見た目通りセキュリティは大した物ではなく、ほんの数分で屈伏した。
侵入すると、早速中を見回してみた。
大仰に【社外秘】という透かしがスタンプされたドキュメントが大量に転がっている。
どうやら、現在は中堅どころの企業に吸収合併された某企業が創成期に社内情報の共有と管理に使用していた社外秘レベルの情報のクラウドストレージだった様だ。
その後は企業の合併と規模拡大に伴ってより大きく統合されたストレージに移行したのだろうが、その際に忘れ去られて情報がそのまま残された物らしい。

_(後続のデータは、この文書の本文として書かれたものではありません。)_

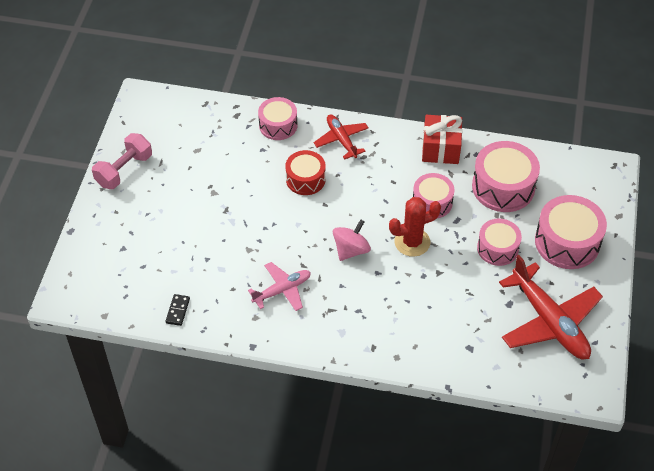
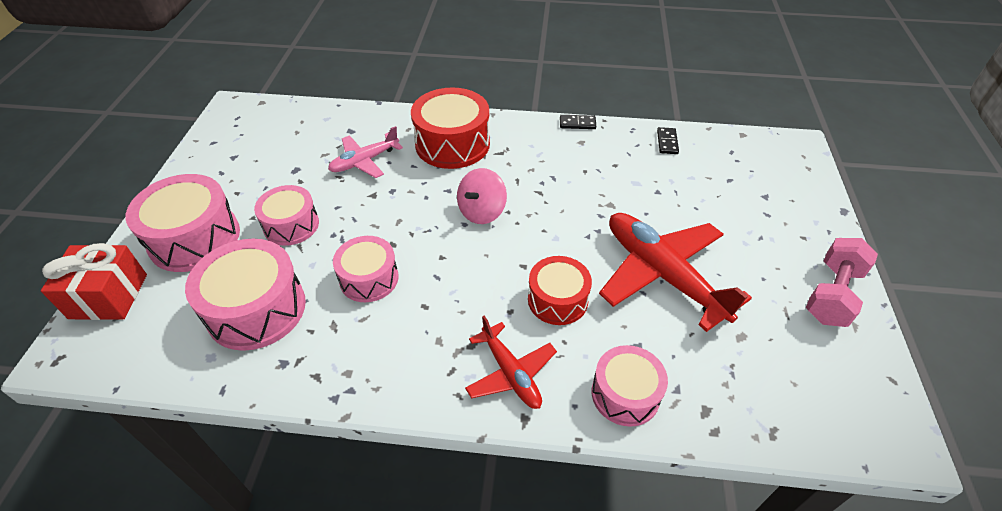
camera: 175 degrees right, 5 degrees down
pink plane [248,262,311,311] -> pink plane moved to [328,126,403,178]
red cactus [389,197,441,257] -> none
red gift [422,115,462,164] -> red gift moved to [41,243,147,320]
red plane [499,255,603,359] -> red plane moved to [599,213,752,332]
none -> red drum [411,88,490,169]
none -> black domino [560,115,596,129]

こういう物は、ライバル企業にとっては競争で優位に立つために有用な材料になり得るし、流出を恐れる当事者企業にとっては金を払ってでも回収したい物である。
どちらに転んでも金になる。
これはちょっとした収穫である。
朝一番からこれなら、幸先が良いと言えるだろう。
宿主は手早く倉庫の中身を確認すると、値打ちのありそうな物を次々と拾い上げ、手元の袋にしまい込んでいった。
その間に彼女は、髪を一本抜いて目立たない様に倉庫の隅に落とすと、宿主が気付かない内にそっと外に出た。
彼はめぼしいデータをメディアにダウンロードすると、元通りにロックを掛けた上で最寄りのストレージ上を検索して、目につく限りのここへの接続情報を削除しておいた。
たまたまデータを拾った善意の第三者が通報するという体で、穏やかな交渉で本来の持ち主から金を引き出せるのは最初の一人だけであり、それ以降は脅迫の様な穏やかでない方法に訴えなければ持ち主から金を引き出す事は出来ない。
そうなれば交渉の過程で通報される危険率が格段に跳ね上がるし、それ以外の人間に売り付ける場合は、闇マーケットを通じて買手を探す必要があるが、探すにもそれなりの手間がかかる上に表沙汰には出来ない性質の物だから買い叩かれる可能性も高いので、金銭化するための交渉が終わるまでは出来るだけこのデータの存在を他の奴等に見付けられない様にしなければならないのだ。